Colombia: Risk Assessment
Country Risk Rating
Business Climate Rating
- Ports on two oceans
- Large population (almost 50 million)
- Plentiful natural resources (coffee, oil and gas, coal, gold)
- Significant tourism potential
- Institutional stability
- Sensitivity to raw material price movement; the US economic situation
- Relatively undiversified economy (in terms of manufacturing)
- Shortcomings in road and port infrastructures, due to historically low levels of investment
- Problematic security situation due to drug trafficking and illegal mining, as the 2016 peace agreement is slowly implemented, particularly on the countryside
- Structural unemployment, poverty and inequality; deficient educational and health care systems
Economic momentum should only marginally decelerate
Although economic activity should remain sound in 2020, some domestic demand deceleration is expected. Household consumption is likely to slow down, driven by the job market’s weakness signals and an estimated deceleration in credit growth. Moreover, gross fixed investments may be undermined by a tight public budget and expected lower average oil prices. On the other hand, the net external trade contribution should continue to negatively impact GDP, as the decelerating global activity affects Colombia exports through lower demand and weak commodity international prices. A stronger than expected deceleration is the US, the main market for Colombian exports, and a new round of social protests represent a downside risk. Finally, yet importantly, the large twin deficits limit policymakers’ ability to implement counter-cyclical measures.
Current account deficit to remain wide
Colombia’s large twin deficits (in current and fiscal accounts) make it vulnerable to a global downturn. Current account deficit widened in 2019, due to a larger trade deficit in a context of lower fuel and extractive exports and higher imports, a tendency that should not strongly move in in 2020. Alongside, foreign direct investments are not enough to fully cover the external deficit. Non-resident holdings of local-currency government bonds are another risk factor (roughly 23 bi USD or 7% of GDP). Flows into this asset class were one of the main financing sources of current account deficits in the last few years. Moreover, external debt stands at roughly 42.7% of GDP (54% is owned by the public sector and 46% by the private sector). As such, to improve the country´s external pillars, central bank solidified its international reserves between September 2018 and May 2019. The renewal of the USD 11 billion IMF Flexible Credit Line in May 2019 provides for an additional liquidity cushion (covers around 2.6 months of imports).

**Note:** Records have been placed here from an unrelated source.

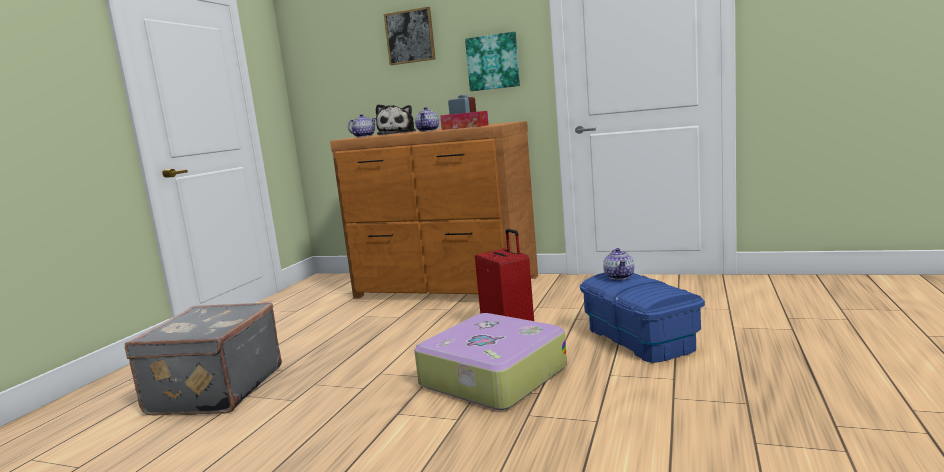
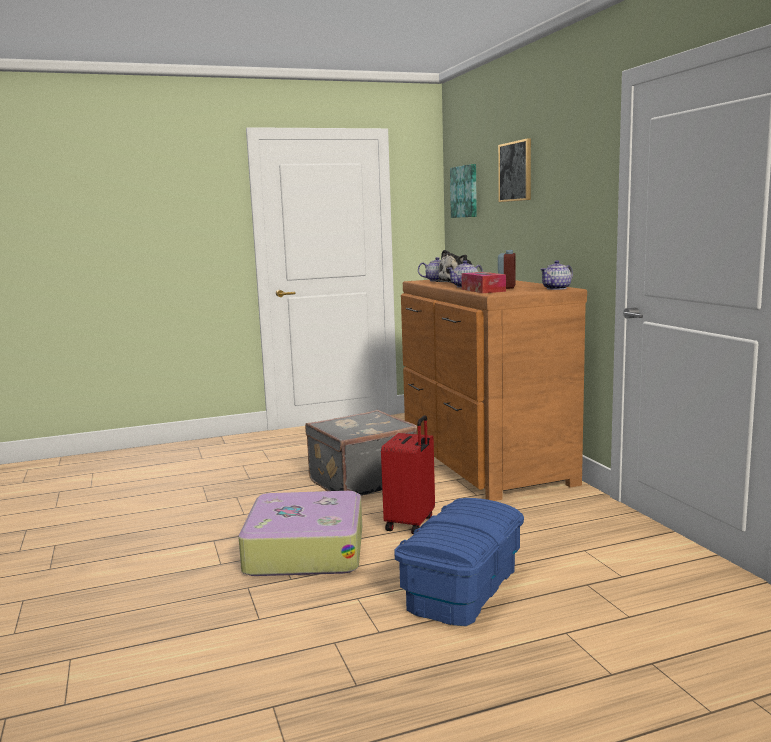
camera: 50 degrees right, 0 degrees up
(214, 390) = (202, 474): grey suitcase -> grey suitcase (361, 481)
(493, 62) = (571, 210): picture -> picture (465, 191)
(619, 276) = (474, 508): teapot -> teapot (557, 288)

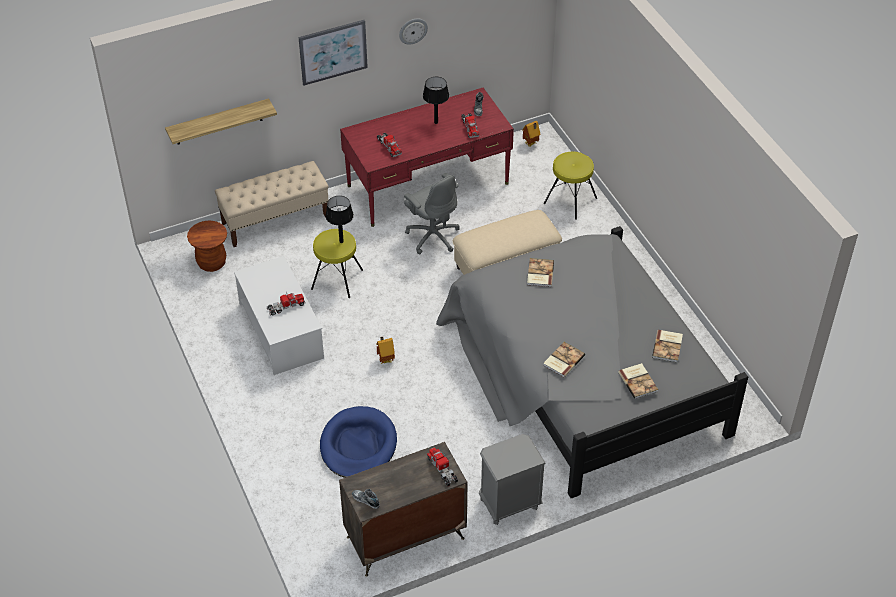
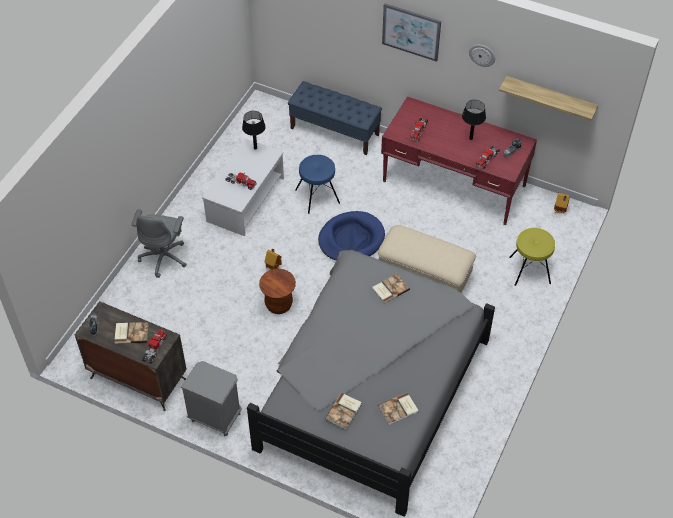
camera: 50 degrees right, 5 degrees up
(211, 263) = (266, 128): brown stool -> brown stool (278, 305)
(218, 122) = (313, 32): shelf -> shelf (550, 98)
(275, 220) = (335, 131): beige bench -> blue bench
(337, 279) = (317, 196): yellow stool -> blue stool
(341, 241) = (321, 169): black table lamp -> black table lamp (255, 148)
(358, 445) = (189, 303): blue dog bed -> blue dog bed (351, 239)
(432, 236) = (409, 218): grey office chair -> grey office chair (164, 257)
(563, 360) = (321, 354): book -> book (131, 333)

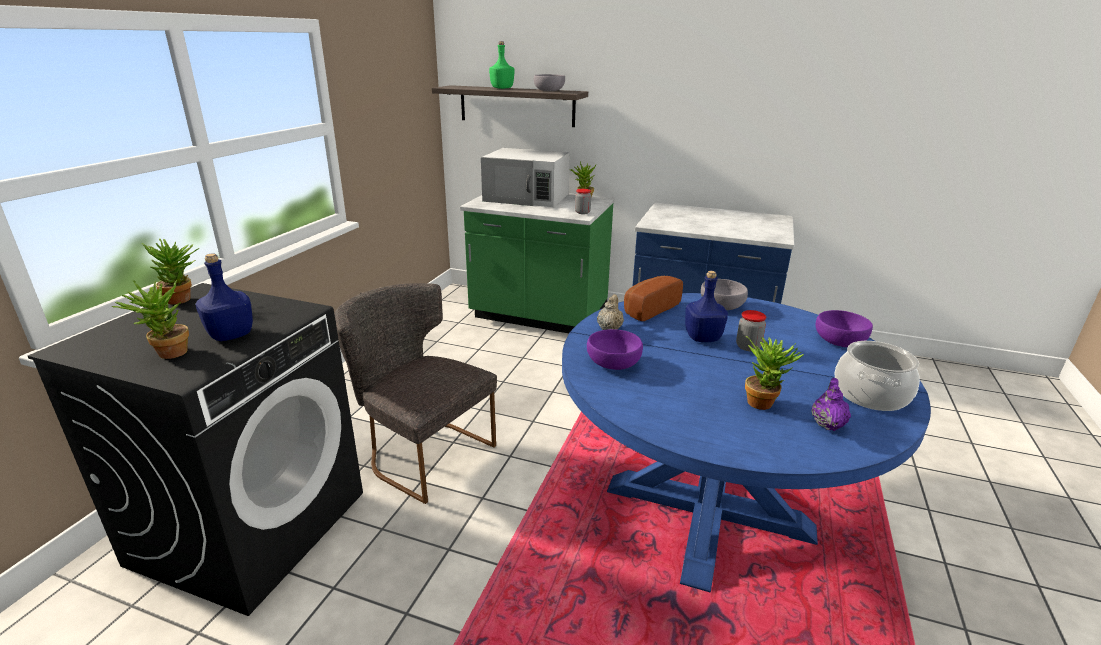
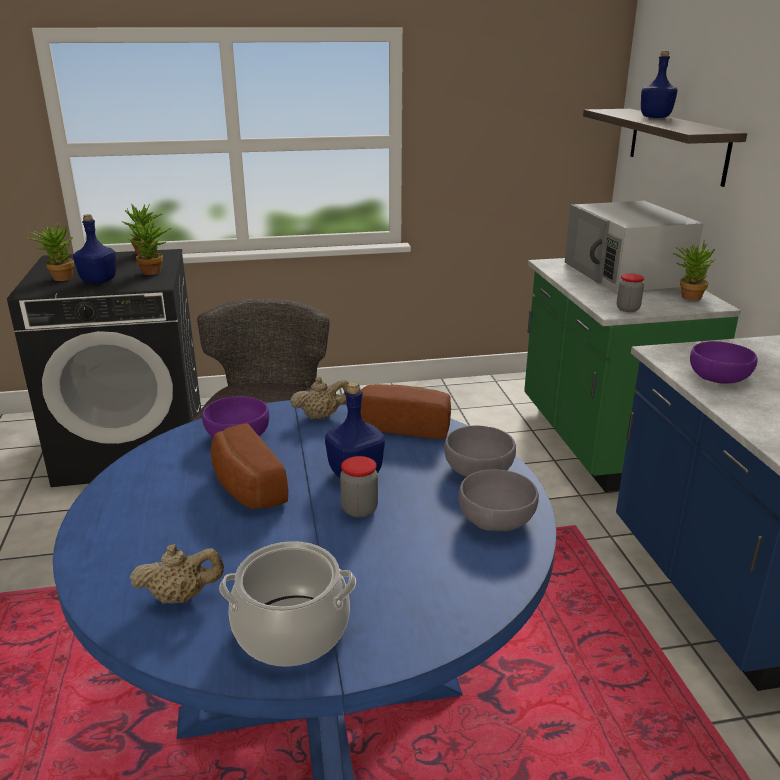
camera: 60 degrees right, 0 degrees up
(501, 88) = (654, 117): green bottle -> blue bottle
(549, 91) = (689, 126): grey bowl -> grey bowl (497, 519)
(695, 375) = (244, 487): none -> bread
(763, 402) = (210, 542): potted plant -> potted plant (154, 273)
(827, 423) = (181, 597): purple teapot -> beige teapot
(840, 341) = (463, 586): purple bowl -> purple bowl (720, 378)

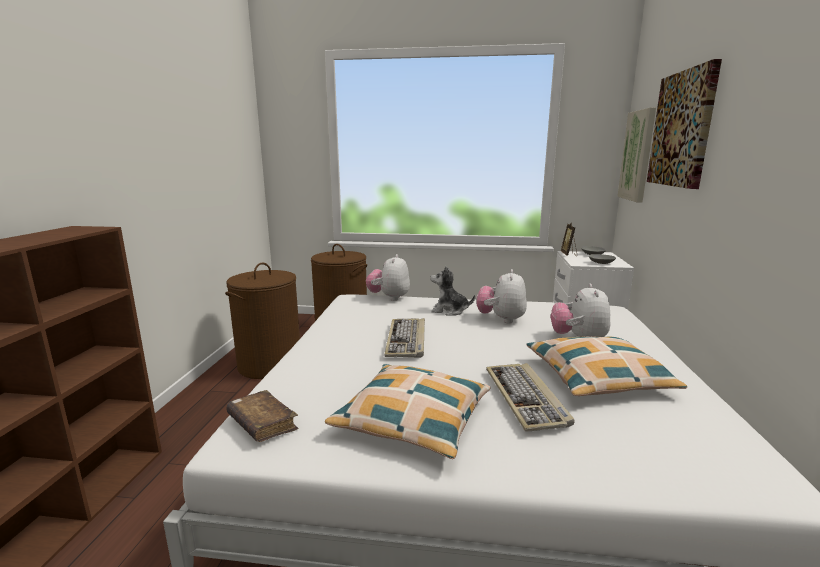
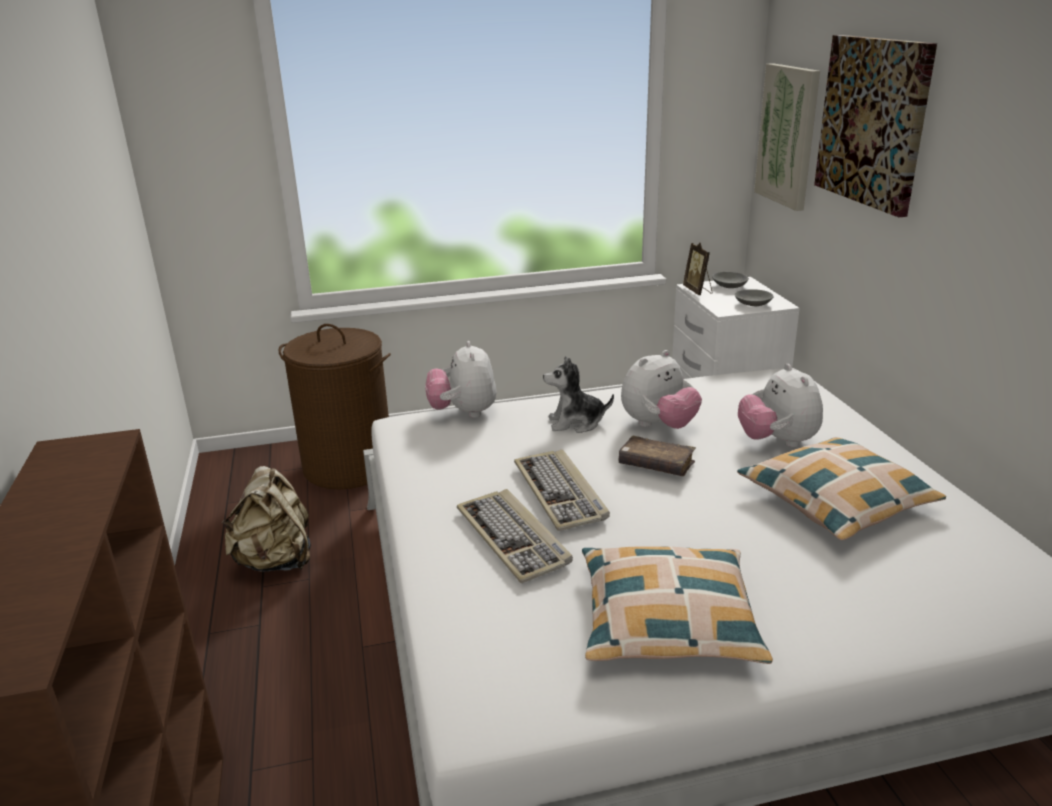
camera: 20 degrees left, 10 degrees up
(262, 424) = (484, 682): brown book -> brown book (656, 465)
(270, 365) = (275, 561): brown laundry basket -> beige backpack
(501, 319) = (658, 425): plush toy -> plush toy turned 120 degrees counterclockwise
(526, 398) = (778, 553): keyboard -> keyboard (514, 538)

The government generally executes a prudent fiscal policy on the back of the fiscal rule introduced in 2011, which aims to curb the central government deficit to a maximum of 1% of GDP by 2022. Nevertheless, the rule was recently suspended due to the necessary expenditures with Venezuelan refugees (generating concerns that it could prompt to a lax in fiscal discipline in subsequent years). IMF estimates the net fiscal costs associated with the migration crisis to peak at 0.4% of GDP by 2020, before gradually retreating over the next five years with the progressive integration of migrants into the economy. Moreover, the 2020 budget starts from very optimistic assumptions (estimates GDP to grow by 4% in 2020), meaning that meeting the 2.2% of GDP deficit target of the central government for 2020 will require some revenue and/or expenditure adjustment. The budget also includes asset sales for this year, but there may be execution risks associated with such sales.
Rising political challenges to be dealt with low political support
President Ivan Duque, from the conservative right wing Democratic Center party (DC), has struggled to pass reforms in the congress due to the minority position of his party in the legislature. Indeed, Mr. Duque has a weak approval rating. In late November 2019, demonstrations erupted across country, based on wide-ranging factors. People protested against the government failure to comply with promised higher resources for public education, the weak implementation of the FARC peace agreement, the labor and pension reforms (not yet presented), the tax reform and the killing of social leaders. Besides, the resignation in early November of the Defence Minister, after being accused of hiding the death of eight minors in a military bombing against dissident guerrillas, has also contributed to the unrest. In reaction, Duque announced a “great national dialogue” on social issues, but the self-appointed union-led National Strike Committee has stuck to its demands for one-on-one talks.
In late December 2019, the Congress approved a modified version of the 2018 tax reform, which the Constitutional Court had ruled as failing to meet part of the required procedural steps. The approved bill includes cutting the corporate tax rate by one percentage point each year, from 33 percent to 30 percent in 2022, a surcharge on profits from the financial sector, electronic billing implementation and higher taxes on beer and carbonated soft drinks. Nevertheless, three modifications made from the original 2018 bill could jeopardize the fiscal account sustainability in the next few years. These are the creation of three days each year in which no VAT will be charged, a VAT refund for the poorest 20% of the population (encompassing roughly 2.8 million citizens) and reduced healthcare contributions for some pensioners (gradual reduction from 12% to 4% in 2021).